# 2 new arrivals



## MaryPientka (Oct 16, 2014)

The first is a vietnamense from Orchid Zone, shipped in bloom. I love the deep color in the pouch and am very happy with the shape.

The second is a malipoense from Thanh, shipped in bud. This is a lovely multi growth plant. I'm anxiously awaiting the bloom 

Thank you both!


----------



## troy (Oct 16, 2014)

Good choice of plants!! Awesome


----------



## gnathaniel (Oct 16, 2014)

Nice acquisitions! That looks like a pretty great vietnamense.


----------



## Justin (Oct 17, 2014)

Very nice!!


----------



## orchideya (Oct 17, 2014)

Beautiful. I need vietnamense too.


----------



## NYEric (Oct 17, 2014)

MaryPientka said:


> T
> The second is a malipoense.. This is a lovely multi growth plant. I'm anxiously awaiting the bloom


This is a mistake. After you stake it don't even think about the plant. Around Xmas take a look to see if it has opened.


----------



## Linus_Cello (Oct 17, 2014)

How'd you get the OZ viet? ebay?


----------



## MaryPientka (Oct 17, 2014)

Eric, this is my second go-around with a malipo bud . . .I was humbled and frustrated last year. 

Linus, yes, I bought it through ebay.

gnathaniel, the viet was probably a little better than it looks in the photo, as it is a little faded from shipment.

I'd also like to mention that the Phrags that I bought from Tom Kalina this past summer are all doing well-sprouting new growth.

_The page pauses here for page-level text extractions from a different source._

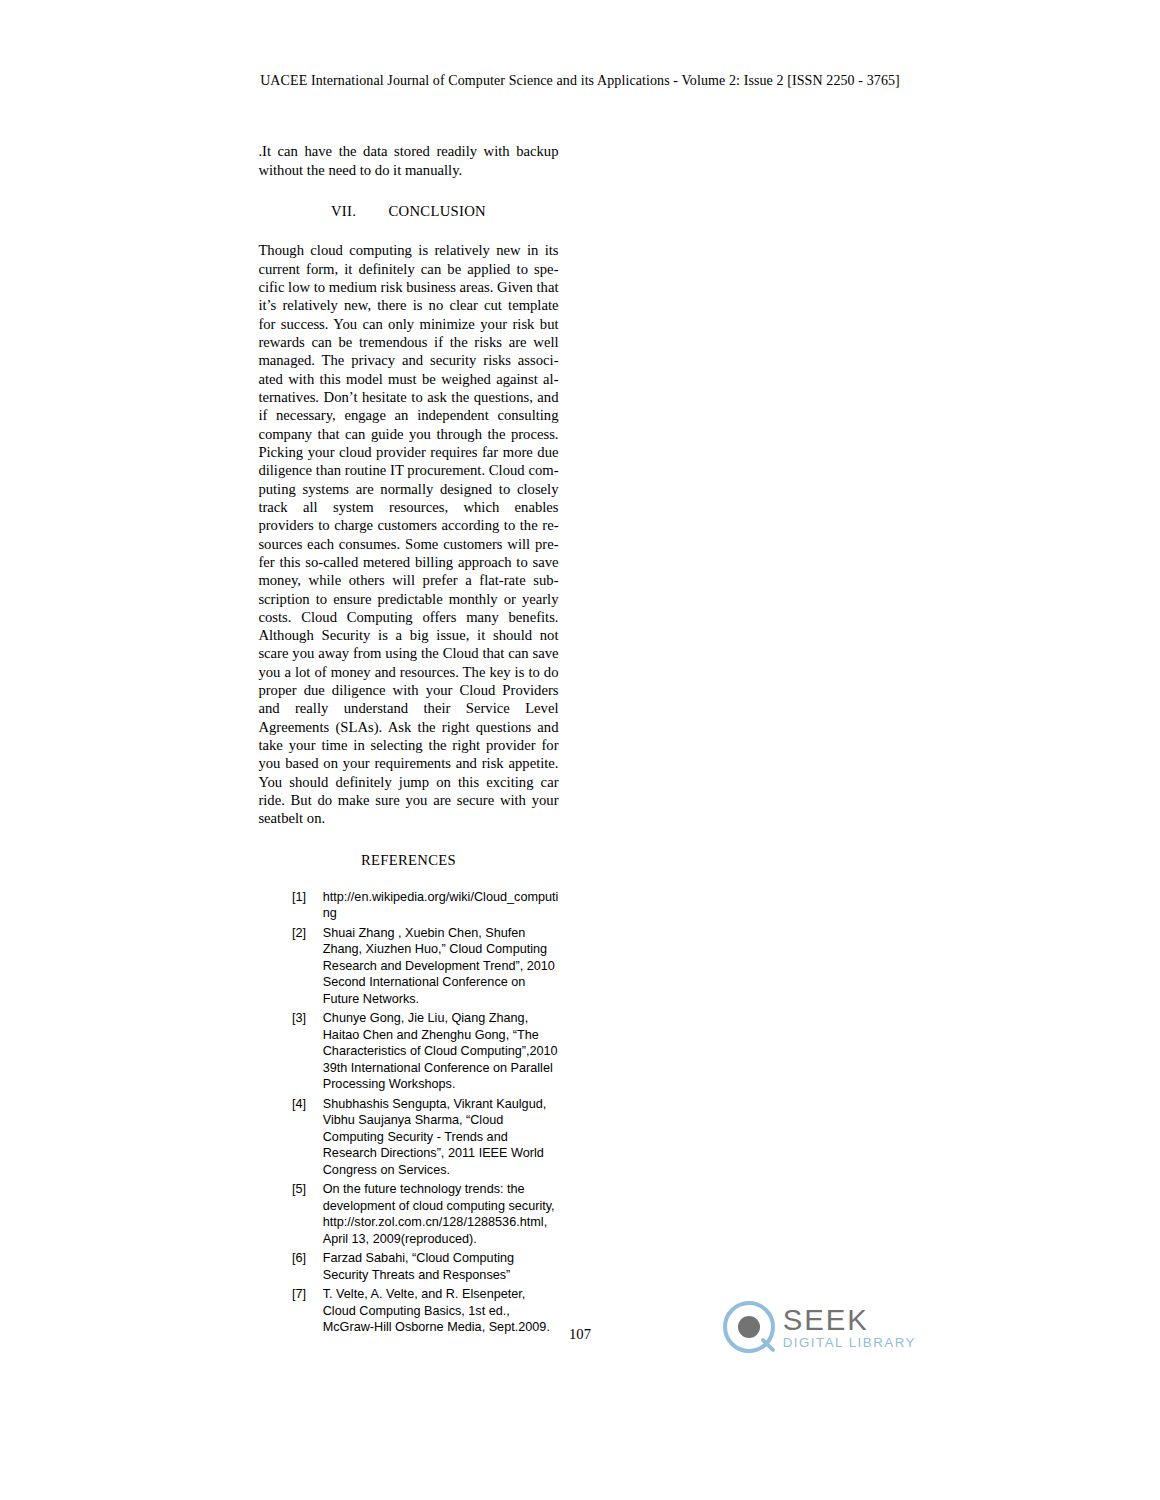UACEE International Journal of Computer Science and its Applications - Volume 2: Issue 2 [ISSN 2250 - 3765]
.It can have the data stored readily with backup without the need to do it manually.
VII. CONCLUSION
Though cloud computing is relatively new in its current form, it definitely can be applied to specific low to medium risk business areas. Given that it’s relatively new, there is no clear cut template for success. You can only minimize your risk but rewards can be tremendous if the risks are well managed. The privacy and security risks associated with this model must be weighed against alternatives. Don’t hesitate to ask the questions, and if necessary, engage an independent consulting company that can guide you through the process. Picking your cloud provider requires far more due diligence than routine IT procurement. Cloud computing systems are normally designed to closely track all system resources, which enables providers to charge customers according to the resources each consumes. Some customers will prefer this so-called metered billing approach to save money, while others will prefer a flat-rate subscription to ensure predictable monthly or yearly costs. Cloud Computing offers many benefits. Although Security is a big issue, it should not scare you away from using the Cloud that can save you a lot of money and resources. The key is to do proper due diligence with your Cloud Providers and really understand their Service Level Agreements (SLAs). Ask the right questions and take your time in selecting the right provider for you based on your requirements and risk appetite. You should definitely jump on this exciting car ride. But do make sure you are secure with your seatbelt on.
References
[1] http://en.wikipedia.org/wiki/Cloud_computing
[2] Shuai Zhang , Xuebin Chen, Shufen Zhang, Xiuzhen Huo,” Cloud Computing Research and Development Trend”, 2010 Second International Conference on Future Networks.
[3] Chunye Gong, Jie Liu, Qiang Zhang, Haitao Chen and Zhenghu Gong, “The Characteristics of Cloud Computing”,2010 39th International Conference on Parallel Processing Workshops.
[4] Shubhashis Sengupta, Vikrant Kaulgud, Vibhu Saujanya Sharma, “Cloud Computing Security - Trends and Research Directions”, 2011 IEEE World Congress on Services.
[5] On the future technology trends: the development of cloud computing security, http://stor.zol.com.cn/128/1288536.html, April 13, 2009(reproduced).
[6] Farzad Sabahi, “Cloud Computing Security Threats and Responses”
[7] T. Velte, A. Velte, and R. Elsenpeter, Cloud Computing Basics, 1st ed., McGraw-Hill Osborne Media, Sept.2009.
107
SEEK
DIGITAL LIBRARY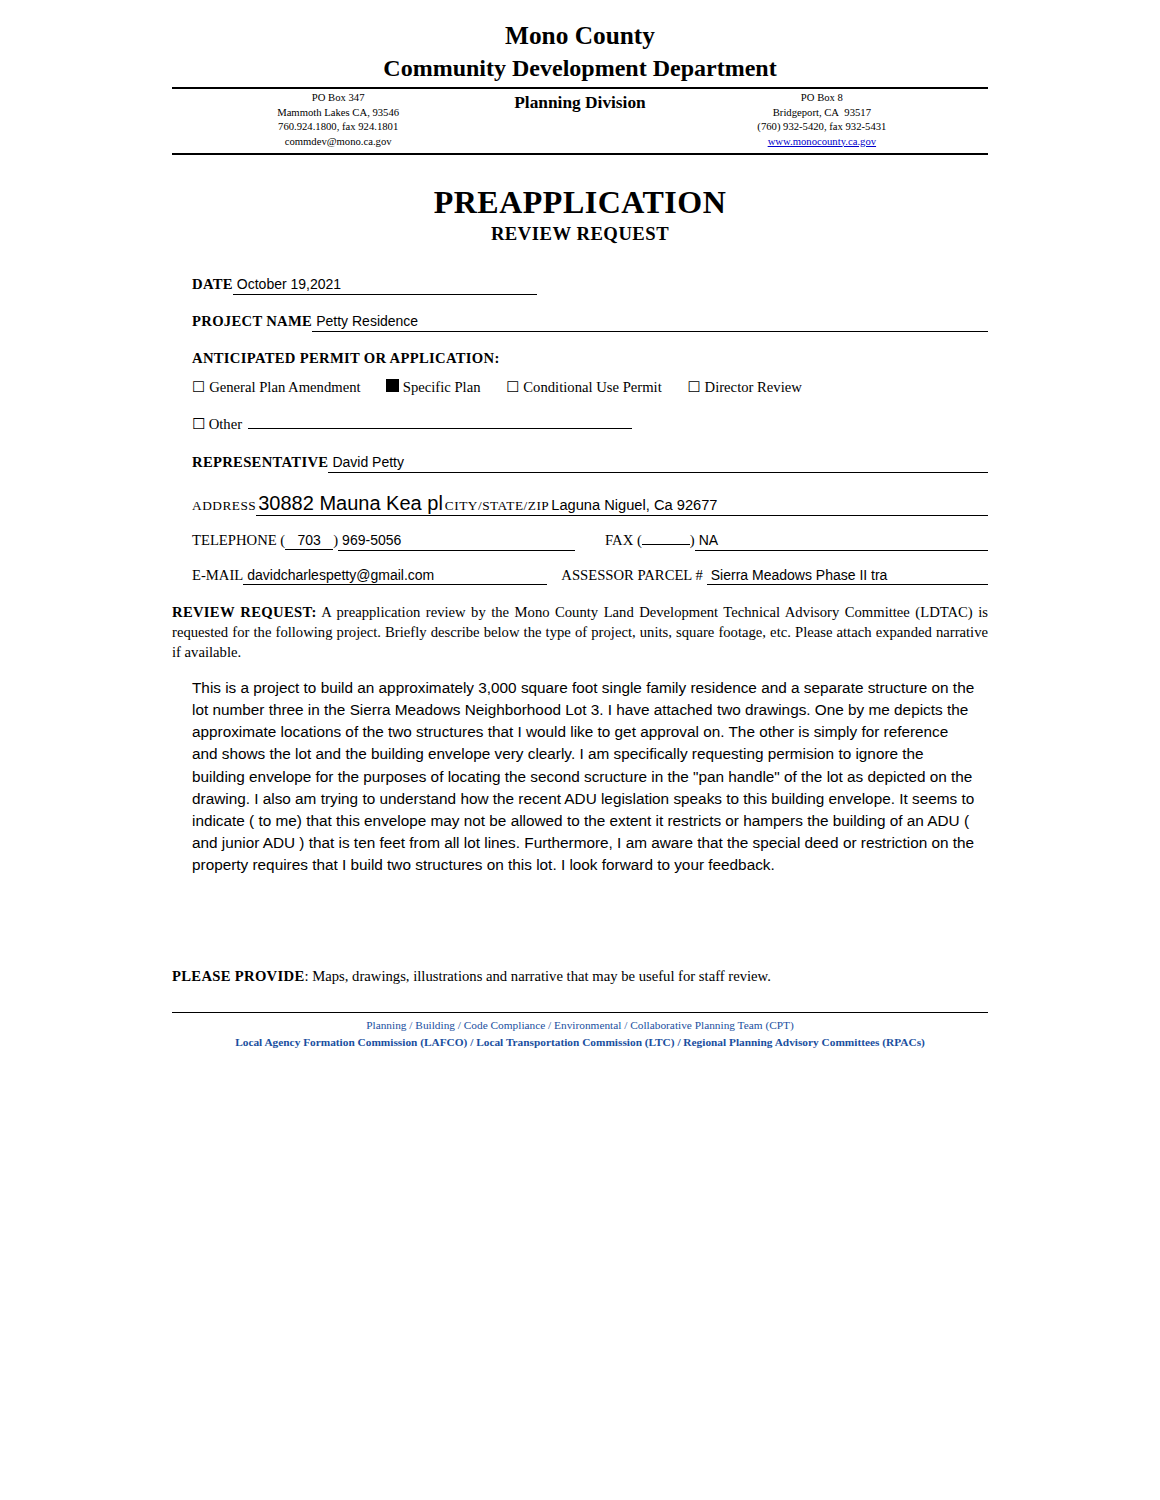Mono County
Community Development Department
PO Box 347
Mammoth Lakes CA, 93546
760.924.1800, fax 924.1801
commdev@mono.ca.gov
Planning Division
PO Box 8
Bridgeport, CA 93517
(760) 932-5420, fax 932-5431
www.monocounty.ca.gov
PREAPPLICATION
REVIEW REQUEST
DATE October 19,2021
PROJECT NAME Petty Residence
ANTICIPATED PERMIT OR APPLICATION:
☐General Plan Amendment Specific Plan ☐Conditional Use Permit ☐Director Review
☐ Other
REPRESENTATIVE David Petty
ADDRESS 30882 Mauna Kea pl CITY/STATE/ZIP Laguna Niguel, Ca 92677
TELEPHONE (703) 969-5056 FAX ( ) NA
E-MAIL davidcharlespetty@gmail.com ASSESSOR PARCEL # Sierra Meadows Phase II tra
REVIEW REQUEST: A preapplication review by the Mono County Land Development Technical Advisory Committee (LDTAC) is requested for the following project. Briefly describe below the type of project, units, square footage, etc. Please attach expanded narrative if available.
This is a project to build an approximately 3,000 square foot single family residence and a separate structure on the lot number three in the Sierra Meadows Neighborhood Lot 3. I have attached two drawings. One by me depicts the approximate locations of the two structures that I would like to get approval on. The other is simply for reference and shows the lot and the building envelope very clearly. I am specifically requesting permision to ignore the building envelope for the purposes of locating the second scructure in the "pan handle" of the lot as depicted on the drawing. I also am trying to understand how the recent ADU legislation speaks to this building envelope. It seems to indicate ( to me) that this envelope may not be allowed to the extent it restricts or hampers the building of an ADU ( and junior ADU ) that is ten feet from all lot lines. Furthermore, I am aware that the special deed or restriction on the property requires that I build two structures on this lot. I look forward to your feedback.
PLEASE PROVIDE: Maps, drawings, illustrations and narrative that may be useful for staff review.
Planning / Building / Code Compliance / Environmental / Collaborative Planning Team (CPT)
Local Agency Formation Commission (LAFCO) / Local Transportation Commission (LTC) / Regional Planning Advisory Committees (RPACs)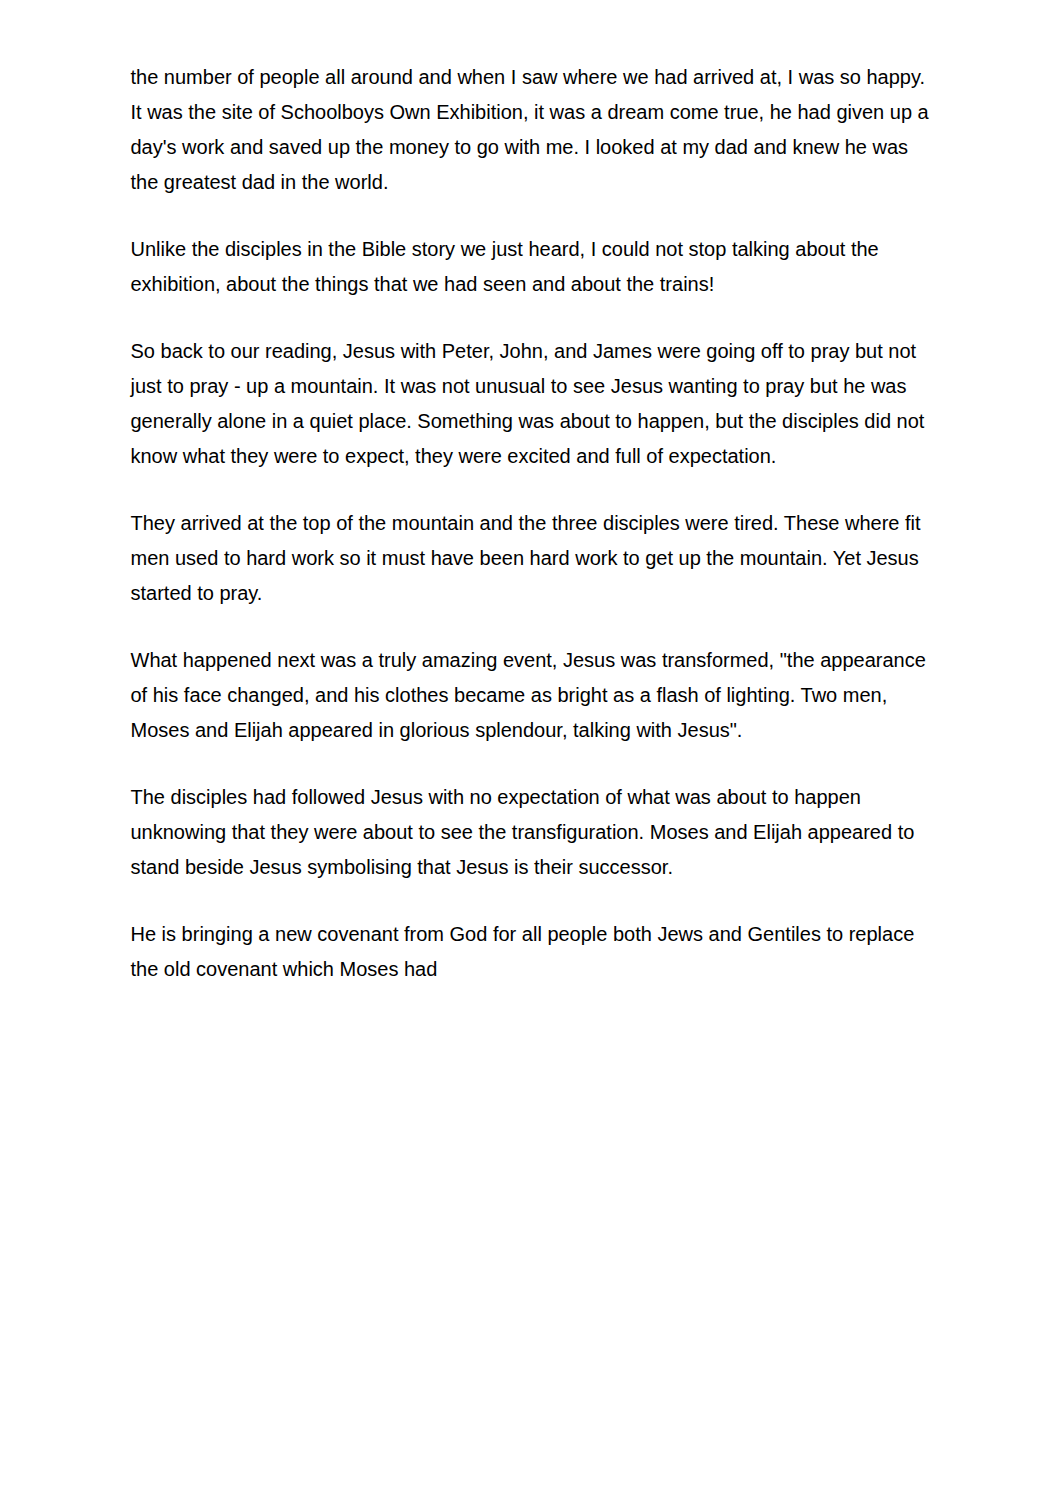the number of people all around and when I saw where we had arrived at, I was so happy. It was the site of Schoolboys Own Exhibition, it was a dream come true, he had given up a day's work and saved up the money to go with me. I looked at my dad and knew he was the greatest dad in the world.
Unlike the disciples in the Bible story we just heard, I could not stop talking about the exhibition, about the things that we had seen and about the trains!
So back to our reading, Jesus with Peter, John, and James were going off to pray but not just to pray - up a mountain. It was not unusual to see Jesus wanting to pray but he was generally alone in a quiet place. Something was about to happen, but the disciples did not know what they were to expect, they were excited and full of expectation.
They arrived at the top of the mountain and the three disciples were tired. These where fit men used to hard work so it must have been hard work to get up the mountain. Yet Jesus started to pray.
What happened next was a truly amazing event, Jesus was transformed, "the appearance of his face changed, and his clothes became as bright as a flash of lighting. Two men, Moses and Elijah appeared in glorious splendour, talking with Jesus".
The disciples had followed Jesus with no expectation of what was about to happen unknowing that they were about to see the transfiguration. Moses and Elijah appeared to stand beside Jesus symbolising that Jesus is their successor.
He is bringing a new covenant from God for all people both Jews and Gentiles to replace the old covenant which Moses had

I struggled with them a bit at first, but the combination of starting with healthy plants and switching to RO seemed to do the trick.

When I joined this forum a year ago, I had ~10 plants. I now have 47 and I've run out of window sill. 

My sincerest thanks to everyone.


----------



## mrhappyrotter (Oct 17, 2014)

You went from 10 to 47 plants in that short of a time frame? You sound crazy. Welcome to the club, we have cookies.


----------



## MaryPientka (Oct 17, 2014)

lol!


----------



## PaphMadMan (Oct 17, 2014)

A 10 to 47 increase in a year is minor league compared to many in this forum. That's not even a blip on the crazy meter. Show us a second year with a 370% increase and we'll be impressed. 221 plants total in October 2015 is your goal. Then you get a cookie.


----------



## eggshells (Oct 17, 2014)

Wow that is a really nice vietnamense.


----------



## 17andgrowing (Oct 17, 2014)

Congrats!


----------



## SlipperFan (Oct 17, 2014)

eggshells said:


> Wow that is a really nice vietnamense.



I agree.


----------



## MaryPientka (Oct 17, 2014)

PaphMadMan said:


> A 10 to 47 increase in a year is minor league compared to many in this forum. That's not even a blip on the crazy meter. Show us a second year with a 370% increase and we'll be impressed. 221 plants total in October 2015 is your goal. Then you get a cookie.



lol! I grow on my window sills, I'm maxed out.


----------



## MaryPientka (Oct 17, 2014)

eggshells said:


> Wow that is a really nice vietnamense.



Thank you eggshells, 17andgrowing and SlipperFan. I was really wowed when I opened the box.


----------



## cnycharles (Oct 20, 2014)

You can glue wider boards onto your windowsills, put a shelf next to your window or set a rolling cart next to your windows (you don't need to see out of those windows)


----------



## NYEric (Oct 20, 2014)

Window shelves, rolling plant carts, you need these to have more Beauties.


----------



## abax (Oct 20, 2014)

Gorgeous viet! I went from 0 to a bit over 60 in approximately that time
frame. I guess I don't get a cookie, but I'm a happy woman anyway. All
the other orchids in my gh had to go to make room for the Paphs. and Phrags. Well, not my lovely Phal. species. Gotta compromise somewhere.


----------



## iwillard (Oct 23, 2014)

Mary,

Your new vietnamense is simply gorgeous.


----------